Bands and music ensembles that don't have a human drummer often opt for a drum machine. But now there's a third choice, a "cyborg" drummer -- half man, half machine.
Two years ago, Jason Barnes, an aspiring musician, was electrocuted while cleaning a restaurant vent hood. Doctors were forced to amputate his arm below the elbow. Barnes pressed on, continuing to play music. He was even able to rig himself up a rudimentary prosthetic and enroll at the Atlanta Institute of Music and Media in Georgia. Still, it was tough going.
But now, thanking to technical prowess of Professor Gil Weinberg, founding director of Georgia Tech's Center for Music Technology, Barnes is back to his original rhythmical self.
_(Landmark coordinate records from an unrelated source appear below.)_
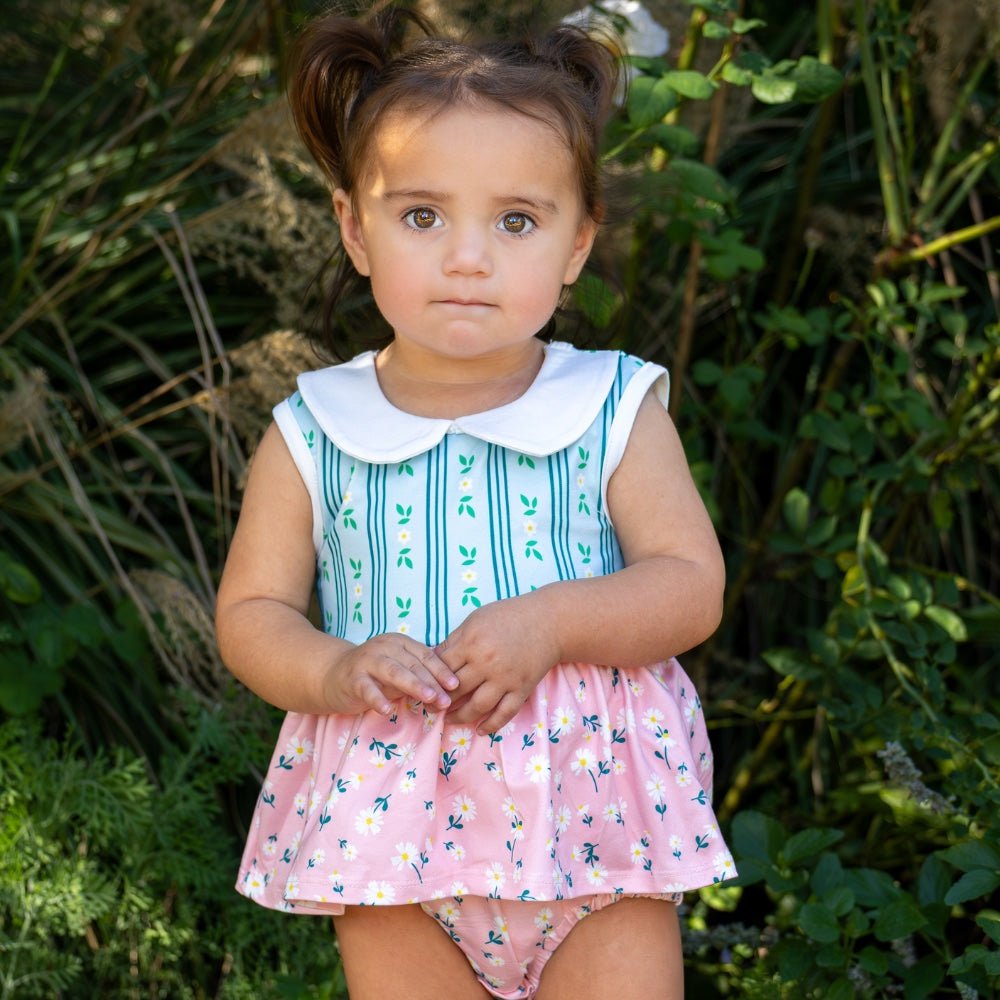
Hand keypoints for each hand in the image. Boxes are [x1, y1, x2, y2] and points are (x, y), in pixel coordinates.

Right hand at [323, 634, 458, 715]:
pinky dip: (377, 698)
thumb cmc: (373, 675)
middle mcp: (384, 646)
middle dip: (432, 682)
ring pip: (394, 672)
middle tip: (446, 699)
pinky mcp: (352, 678)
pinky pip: (366, 688)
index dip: (441, 670)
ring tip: (429, 699)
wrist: (333, 675)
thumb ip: (418, 678)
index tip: (455, 685)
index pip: (425, 655)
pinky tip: (386, 710)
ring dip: (413, 685)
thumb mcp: (398, 673)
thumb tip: (446, 692)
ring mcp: (367, 661)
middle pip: (412, 664)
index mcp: (399, 642)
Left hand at [436, 596, 560, 733]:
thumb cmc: (508, 616)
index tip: (420, 688)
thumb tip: (433, 659)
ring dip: (459, 717)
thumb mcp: (476, 620)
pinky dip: (491, 725)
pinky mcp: (522, 689)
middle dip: (439, 702)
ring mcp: (505, 678)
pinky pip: (504, 713)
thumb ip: (454, 640)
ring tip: (448, 720)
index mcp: (472, 643)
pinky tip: (480, 730)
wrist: (548, 622)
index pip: (442, 668)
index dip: (428, 680)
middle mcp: (487, 663)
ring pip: (477, 707)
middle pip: (456, 690)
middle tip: (428, 709)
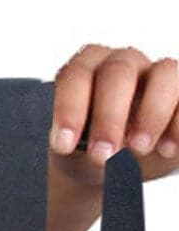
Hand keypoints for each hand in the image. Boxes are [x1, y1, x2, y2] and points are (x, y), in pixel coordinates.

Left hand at [49, 45, 177, 187]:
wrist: (112, 166)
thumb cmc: (86, 150)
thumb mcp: (71, 151)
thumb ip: (72, 143)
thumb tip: (82, 147)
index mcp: (87, 70)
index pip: (76, 74)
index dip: (70, 107)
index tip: (64, 146)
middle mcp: (123, 64)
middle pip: (119, 73)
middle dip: (109, 117)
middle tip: (101, 156)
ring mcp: (158, 74)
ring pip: (165, 73)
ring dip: (152, 113)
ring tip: (139, 149)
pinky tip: (166, 150)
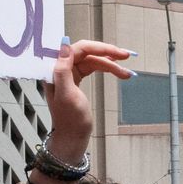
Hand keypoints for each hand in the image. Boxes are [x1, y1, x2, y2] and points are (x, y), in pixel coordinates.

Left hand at [43, 39, 132, 163]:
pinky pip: (93, 67)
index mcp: (55, 70)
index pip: (78, 49)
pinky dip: (107, 69)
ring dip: (111, 64)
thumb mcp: (66, 95)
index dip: (98, 47)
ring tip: (127, 72)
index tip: (115, 52)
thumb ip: (63, 70)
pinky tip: (118, 71)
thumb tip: (64, 46)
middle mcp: (62, 69)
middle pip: (87, 52)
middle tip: (126, 56)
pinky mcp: (77, 79)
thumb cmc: (69, 121)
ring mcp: (70, 74)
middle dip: (107, 53)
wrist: (72, 138)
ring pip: (93, 60)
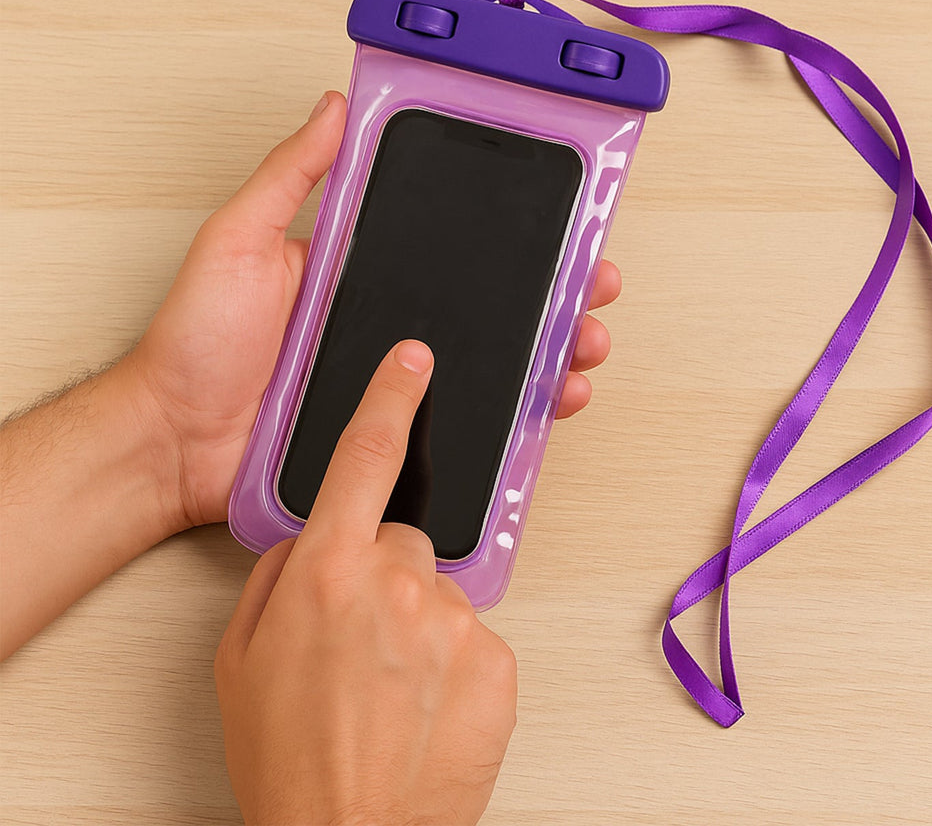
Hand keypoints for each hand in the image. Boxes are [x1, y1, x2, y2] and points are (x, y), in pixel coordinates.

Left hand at [131, 92, 621, 529]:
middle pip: (490, 307)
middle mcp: (391, 325)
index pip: (455, 247)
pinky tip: (552, 405)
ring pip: (493, 365)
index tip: (560, 225)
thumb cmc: (195, 342)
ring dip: (552, 353)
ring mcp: (399, 383)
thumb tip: (336, 106)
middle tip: (595, 286)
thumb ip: (291, 177)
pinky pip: (469, 425)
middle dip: (554, 296)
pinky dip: (519, 417)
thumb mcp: (240, 240)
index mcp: (364, 271)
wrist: (173, 443)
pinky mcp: (399, 435)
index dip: (513, 238)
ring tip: (585, 345)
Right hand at [215, 340, 516, 825]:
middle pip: (404, 539)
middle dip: (384, 574)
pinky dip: (452, 661)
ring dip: (418, 623)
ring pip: (439, 592)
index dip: (391, 398)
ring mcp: (457, 621)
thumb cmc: (288, 759)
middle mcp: (400, 583)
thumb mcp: (241, 657)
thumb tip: (314, 537)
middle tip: (360, 642)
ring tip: (389, 688)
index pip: (367, 456)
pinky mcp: (500, 660)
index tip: (413, 361)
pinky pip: (474, 635)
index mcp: (330, 571)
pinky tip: (424, 705)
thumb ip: (280, 574)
Barnes' new drumming prosthesis features motors that power two drumsticks. The first stick is controlled by Barnes, both physically and electronically using electromyography (EMG) sensors that pick up on nerve signals in Barnes' bicep.
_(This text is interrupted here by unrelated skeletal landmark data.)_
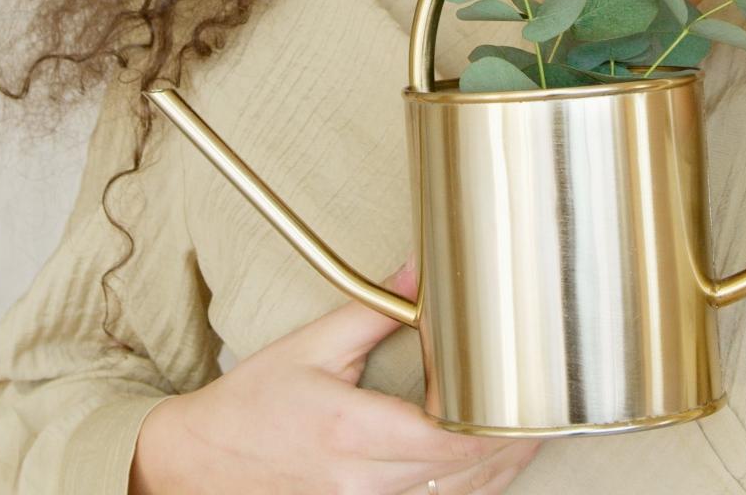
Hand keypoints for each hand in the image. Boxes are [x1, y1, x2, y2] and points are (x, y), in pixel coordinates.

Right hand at [131, 259, 549, 493]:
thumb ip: (371, 312)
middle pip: (462, 474)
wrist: (200, 462)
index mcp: (352, 431)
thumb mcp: (309, 348)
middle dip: (510, 447)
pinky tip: (481, 468)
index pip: (449, 440)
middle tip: (545, 416)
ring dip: (495, 472)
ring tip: (526, 438)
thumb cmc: (251, 406)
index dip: (499, 429)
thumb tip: (418, 274)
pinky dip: (461, 490)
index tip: (528, 406)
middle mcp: (361, 480)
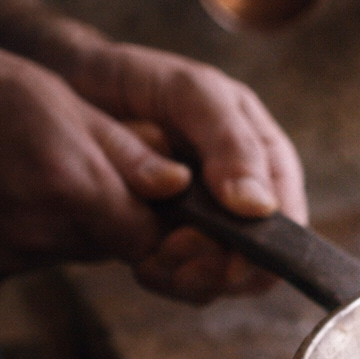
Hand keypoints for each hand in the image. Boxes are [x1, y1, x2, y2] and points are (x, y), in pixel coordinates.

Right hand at [0, 31, 189, 285]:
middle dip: (105, 215)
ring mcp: (3, 257)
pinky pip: (22, 260)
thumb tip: (179, 185)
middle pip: (106, 245)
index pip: (145, 236)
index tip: (140, 192)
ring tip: (23, 173)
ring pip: (65, 252)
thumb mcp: (60, 100)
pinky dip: (19, 236)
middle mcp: (40, 233)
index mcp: (72, 186)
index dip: (149, 216)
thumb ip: (126, 150)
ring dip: (62, 224)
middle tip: (70, 168)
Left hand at [64, 41, 307, 302]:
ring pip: (218, 277)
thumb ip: (231, 145)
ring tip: (151, 257)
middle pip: (256, 260)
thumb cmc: (139, 80)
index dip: (267, 249)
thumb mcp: (191, 94)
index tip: (232, 259)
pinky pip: (180, 279)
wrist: (71, 86)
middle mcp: (242, 195)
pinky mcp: (165, 240)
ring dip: (188, 276)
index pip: (288, 220)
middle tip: (174, 248)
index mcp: (264, 157)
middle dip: (218, 265)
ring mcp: (204, 222)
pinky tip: (140, 261)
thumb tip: (259, 208)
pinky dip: (162, 277)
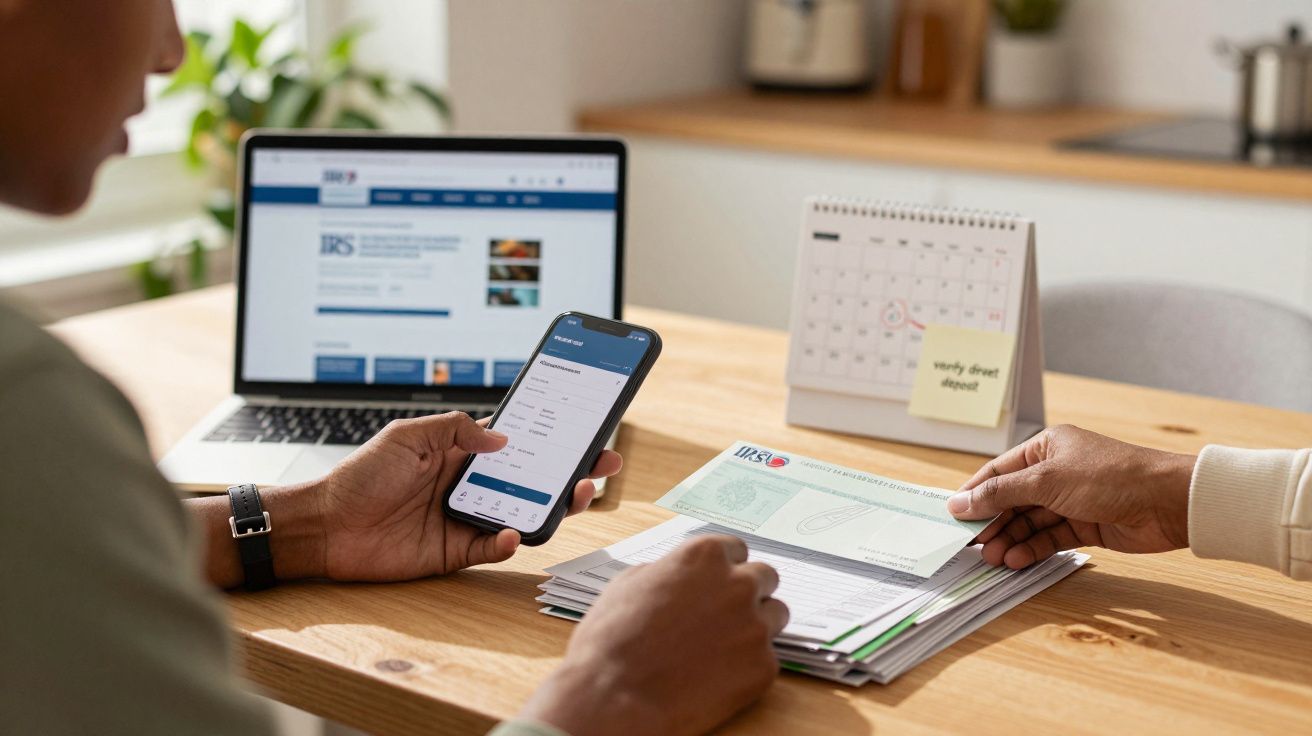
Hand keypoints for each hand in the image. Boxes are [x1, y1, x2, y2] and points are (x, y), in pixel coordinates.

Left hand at [320, 412, 620, 581]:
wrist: (326, 526)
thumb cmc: (360, 476)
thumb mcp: (408, 435)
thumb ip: (455, 430)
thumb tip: (503, 437)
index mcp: (461, 454)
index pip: (517, 444)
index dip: (550, 438)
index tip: (583, 430)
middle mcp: (469, 485)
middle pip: (532, 480)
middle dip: (570, 472)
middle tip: (603, 465)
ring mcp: (465, 519)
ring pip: (522, 513)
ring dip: (553, 507)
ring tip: (578, 495)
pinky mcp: (455, 552)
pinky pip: (492, 548)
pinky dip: (508, 542)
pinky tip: (514, 532)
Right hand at [519, 536, 788, 735]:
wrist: (615, 697)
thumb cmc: (612, 641)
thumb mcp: (629, 584)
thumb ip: (667, 572)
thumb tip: (678, 577)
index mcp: (704, 557)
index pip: (737, 549)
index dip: (726, 567)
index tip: (720, 581)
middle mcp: (737, 584)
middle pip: (765, 577)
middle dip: (749, 592)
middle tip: (725, 614)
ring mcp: (754, 626)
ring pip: (776, 615)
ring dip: (756, 625)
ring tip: (723, 646)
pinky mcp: (763, 667)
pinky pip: (767, 659)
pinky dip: (748, 666)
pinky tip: (716, 676)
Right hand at [947, 424, 1195, 568]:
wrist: (1168, 502)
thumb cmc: (1110, 477)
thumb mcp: (1046, 481)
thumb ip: (1001, 494)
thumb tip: (960, 502)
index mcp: (1046, 448)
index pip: (998, 472)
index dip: (975, 494)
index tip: (952, 516)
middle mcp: (1056, 471)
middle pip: (1012, 499)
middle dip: (992, 522)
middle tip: (972, 545)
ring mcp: (1071, 500)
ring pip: (1029, 522)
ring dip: (1010, 539)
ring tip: (993, 559)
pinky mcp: (1085, 525)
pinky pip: (1049, 537)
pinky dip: (1032, 548)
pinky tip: (1016, 560)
“Now I can flex and send signals to a computer that tightens or loosens the stick and controls the rebound,” said Barnes.
The second stick is programmed to improvise rhythm based on the music it hears being played.
“The second drumstick has a mind of its own,” explained Weinberg. “The drummer essentially becomes a cyborg. It’s interesting to see him playing and improvising with part of his arm that he doesn’t totally control.”
Barnes says his new found abilities on the drum kit go beyond what an all-human musician could hope to do. “I’ll bet a lot of metal drummers might be jealous of what I can do now,” he said. “Speed is good. Faster is always better.”
Barnes originally got hooked up with Weinberg through his drum instructor Eric Sanders. Sanders will join Barnes and his prosthetic device on stage at the Atlanta Science Festival on March 22. The two will be joined be several programmed musical robots, designed by Weinberg to improvise with live musicians.
Weinberg plans to keep expanding on the technology using a National Science Foundation grant. He thinks the improvisational algorithm could even be tweaked to help fully able professionals, like astronauts or surgeons, perform highly complex and precise physical tasks.